As previously reported by the Company, on August 8, 2025 the Company entered into a Securities Purchase Agreement (the "Purchase Agreement") in connection with the PIPE Financing providing for the sale and issuance of up to 14,031.25 shares of its Series D Convertible Preferred Stock (the "Series D Preferred Stock") to accredited investors (the "Initial Investors"), which shares are convertible into shares of the Company's common stock, par value $0.0001 per share (the "Common Stock"), subject to beneficial ownership limitations set by the Investors, at a conversion price equal to 80% of the lowest closing price of the Common Stock for each of the five trading days immediately prior to such conversion. The initial closing under the Purchase Agreement occurred on August 13, 2025 (the "Initial Closing").

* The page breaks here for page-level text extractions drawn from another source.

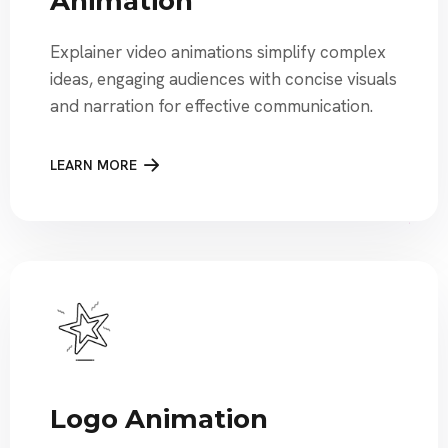
Animation
Explainer video animations simplify complex
ideas, engaging audiences with concise visuals
and narration for effective communication.
LEARN MORE
Logo Animation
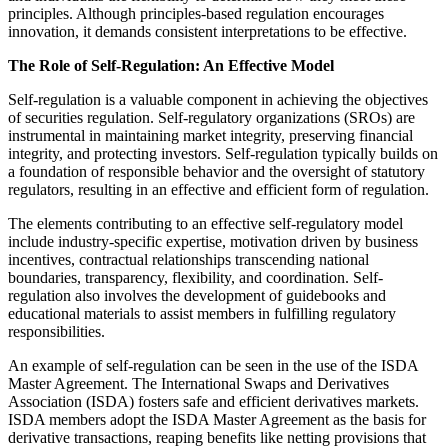
principles. Although principles-based regulation encourages
innovation, it demands consistent interpretations to be effective.
The Role of Self-Regulation: An Effective Model
Self-regulation is a valuable component in achieving the objectives
of securities regulation. Self-regulatory organizations (SROs) are
instrumental in maintaining market integrity, preserving financial
integrity, and protecting investors. Self-regulation typically builds on
a foundation of responsible behavior and the oversight of statutory
regulators, resulting in an effective and efficient form of regulation.
The elements contributing to an effective self-regulatory model
include industry-specific expertise, motivation driven by business
incentives, contractual relationships transcending national
boundaries, transparency, flexibility, and coordination. Self-
regulation also involves the development of guidebooks and
educational materials to assist members in fulfilling regulatory
responsibilities.
An example of self-regulation can be seen in the use of the ISDA
Master Agreement. The International Swaps and Derivatives
Association (ISDA) fosters safe and efficient derivatives markets.
ISDA members adopt the ISDA Master Agreement as the basis for
derivative transactions, reaping benefits like netting provisions that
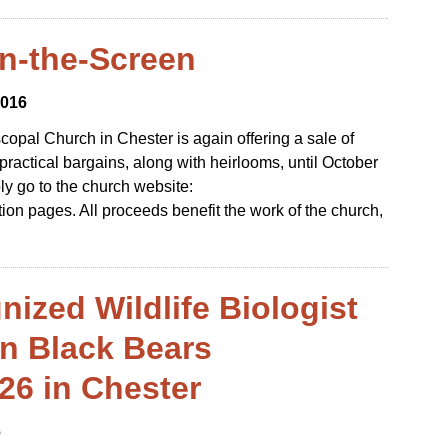
on-the-Screen
2016
scopal Church in Chester is again offering a sale of
ractical bargains, along with heirlooms, until October
ly go to the church website:
ion pages. All proceeds benefit the work of the church,
nized Wildlife Biologist
on Black Bears
26 in Chester
6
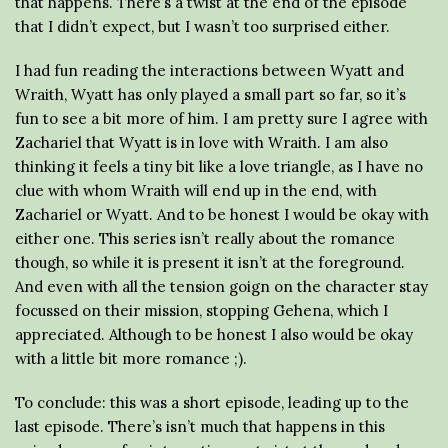
that happens. There’s a twist at the end of the episode
that I didn’t expect, but I wasn’t too surprised either.
I had fun reading the interactions between Wyatt and
Wraith, Wyatt has only played a small part so far, so it’s
fun to see a bit more of him. I am pretty sure I agree with
Zachariel that Wyatt is in love with Wraith. I am also
thinking it feels a tiny bit like a love triangle, as I have no
clue with whom Wraith will end up in the end, with
Zachariel or Wyatt. And to be honest I would be okay with
either one. This series isn’t really about the romance
though, so while it is present it isn’t at the foreground.
And even with all the tension goign on the character stay
focussed on their mission, stopping Gehena, which I
appreciated. Although to be honest I also would be okay
with a little bit more romance ;).
To conclude: this was a short episode, leading up to the
last episode. There’s isn’t much that happens in this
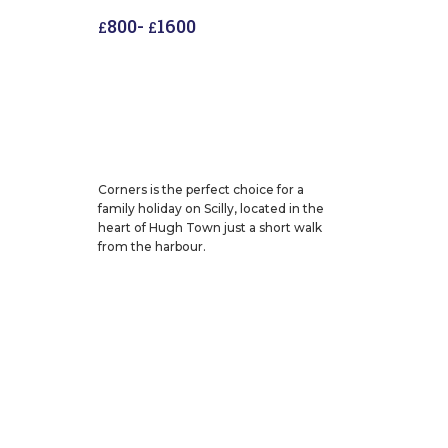
800
-
1600
£
£
Corners is the perfect choice for a
family holiday on Scilly, located in the
heart of Hugh Town just a short walk
from the harbour.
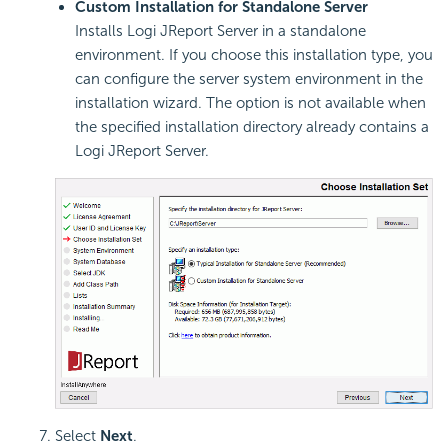
Custom Installation for Standalone Server
Installs Logi JReport Server in a standalone
environment. If you choose this installation type, you
can configure the server system environment in the
installation wizard. The option is not available when
the specified installation directory already contains a
Logi JReport Server.
Select
Next
.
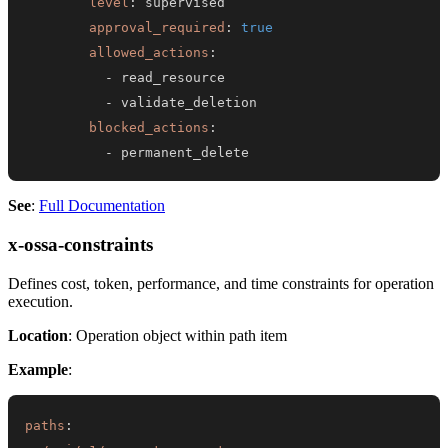
level
:
approval_required
:
true
allowed_actions
:
-
-
blocked_actions
:
-
 permanent_delete
See
:
Full Documentation
x-ossa-constraints
Defines cost, token, performance, and time constraints for operation
execution.
Location
: Operation object within path item
Example
:
paths
:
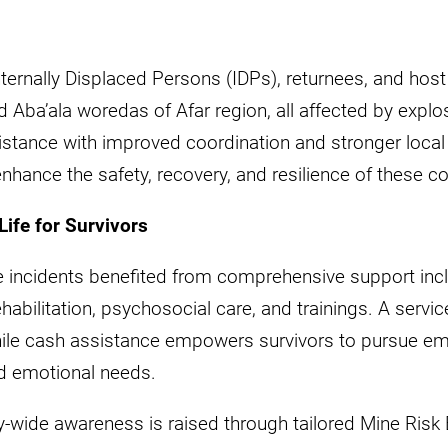
nternally Displaced Persons (IDPs), returnees, and hos
 Aba’ala woredas of Afar region, all affected by expl
istance with improved coordination and stronger local
enhance the safety, recovery, and resilience of these 
Life for Survivors
ve incidents benefited from comprehensive support inc
rehabilitation, psychosocial care, and trainings. A serv
while cash assistance empowers survivors to pursue e
nd emotional needs.
ty-wide awareness is raised through tailored Mine Ris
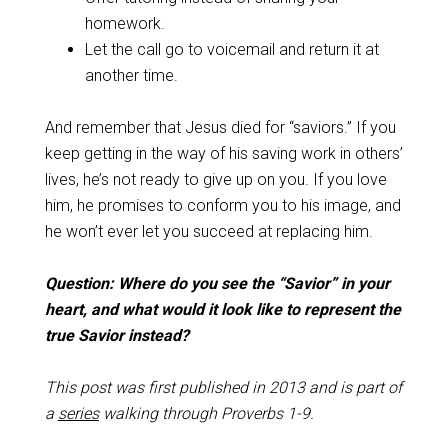
homework.
Let the call go to voicemail and return it at
another time.
And remember that Jesus died for “saviors.” If you
keep getting in the way of his saving work in others’
lives, he’s not ready to give up on you. If you love
him, he promises to conform you to his image, and
he won’t ever let you succeed at replacing him.
Question: Where do you see the “Savior” in your
heart, and what would it look like to represent the
true Savior instead?
This post was first published in 2013 and is part of
a
series
walking through Proverbs 1-9
.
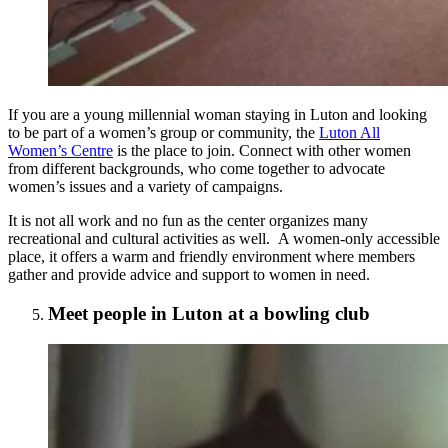
If you are a young millennial woman staying in Luton and looking
to be part of a women’s group or community, the
Luton All
Women’s Centre
is the place to join. Connect with other women
from different backgrounds, who come together to advocate
women’s issues and a variety of campaigns.
It is not all work and no fun as the center organizes many
recreational and cultural activities as well. A women-only accessible
place, it offers a warm and friendly environment where members
gather and provide advice and support to women in need.
Meet people in Luton at a bowling club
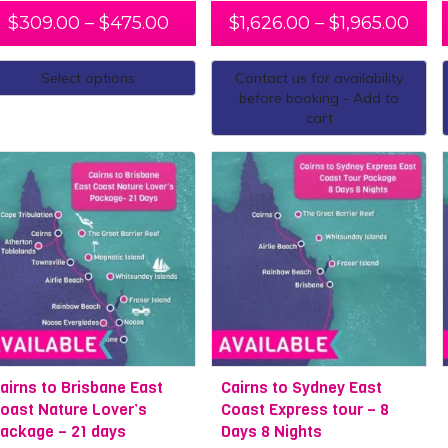
, we recommend one of our multi-day trips, such as our
open wa
$
309.00
–
$
475.00
$
1,626.00
–
$
1,965.00
 of Queensland’s incredible natural scenery beyond Cairns? Cr
ing in Cairns, make your way down the
East Coast
, for a short tr
Select options
Contact us for availability
 journey all the way down to
Melbourne
. We will take care of
before booking - Add to
ck, and follow the customised itinerary.
cart
ey
Cairns to Melbourne
airns to Brisbane East
Cairns to Sydney East
oast Nature Lover’s
Coast Express tour – 8
ackage – 21 days
Days 8 Nights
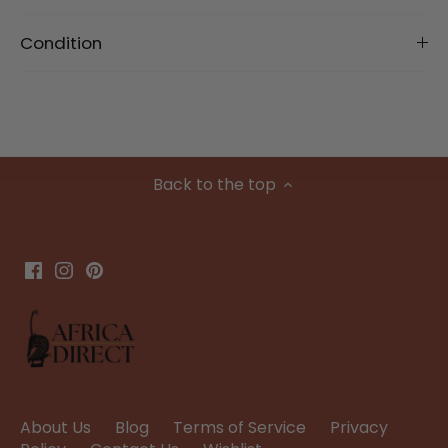
Condition
Back to the top
About Us
Blog
Terms of Service
Privacy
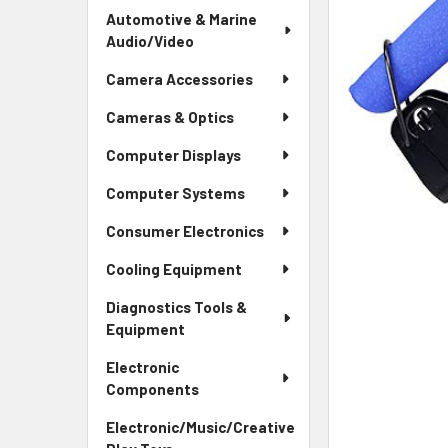
Automotive & Marine
Audio/Video
Camera Accessories
Cameras & Optics
Computer Displays
Computer Systems
Consumer Electronics
Cooling Equipment
Diagnostics Tools &
Equipment
Electronic
Components
Electronic/Music/Creative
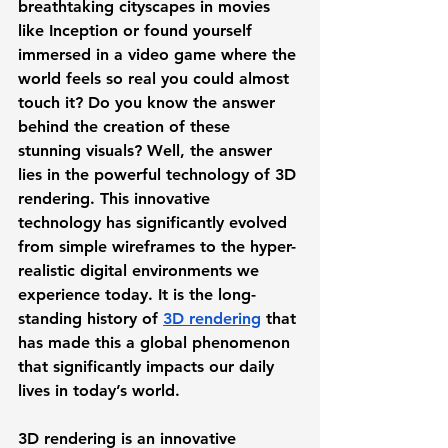
breathtaking cityscapes in movies 
like Inception or found yourself 
immersed in a video game where the 
world feels so real you could almost 
touch it? Do you know the answer 
behind the creation of these 
stunning visuals? Well, the answer 
lies in the powerful technology of 3D 
rendering. This innovative 
technology has significantly evolved 
from simple wireframes to the hyper-
realistic digital environments we 
experience today. It is the long-
standing history of 
3D rendering
 that 
has made this a global phenomenon 
that significantly impacts our daily 
lives in today’s world. 
3D rendering is an innovative 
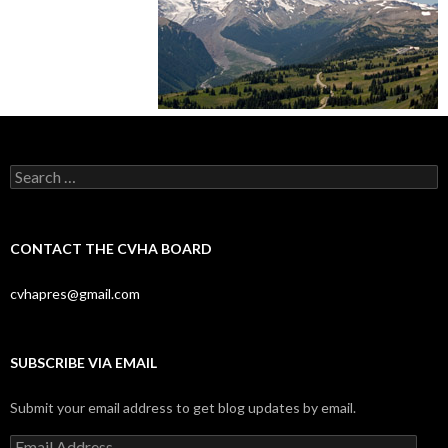
Search
for:
CONTACT THE CVHA BOARD
cvhapres@gmail.com
SUBSCRIBE VIA EMAIL
Submit your email address to get blog updates by email.
Email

On September 23, 2025, the Company and the Initial Investors in the PIPE Financing agreed to amend the Purchase Agreement (the "Amendment") to provide for, among other things, the Company's sale and issuance of an additional 1,875shares of Series D Preferred Stock (the "Additional Series D Shares") in the PIPE Financing to an additional accredited investor (the "Additional Investor" and together with the Initial Investors, the "PIPE Investors"). The aggregate cash purchase price paid for the Series D Preferred Stock is $1,500,000, having a stated value of $2,156,250.
The additional Series D Shares are subject to the same conversion terms as the shares of Series D Preferred Stock issued at the Initial Closing. The Company currently anticipates closing on the sale and issuance of the Additional Series D Shares on or about September 26, 2025 (the "Second Closing"), which Second Closing is subject to customary closing conditions for similar transactions. Pursuant to the Amendment, the Company and Initial Investors also agreed to amend the Registration Rights Agreement entered into at the Initial Closing to set the Company's deadline to file the resale registration statement covering the resale of the shares of Common Stock issuable upon conversion of the Series D Preferred Stock as December 1, 2025.
RBW Capital Partners LLC (a division of Dawson James Securities, Inc,) acted as the placement agent in connection with the PIPE Financing.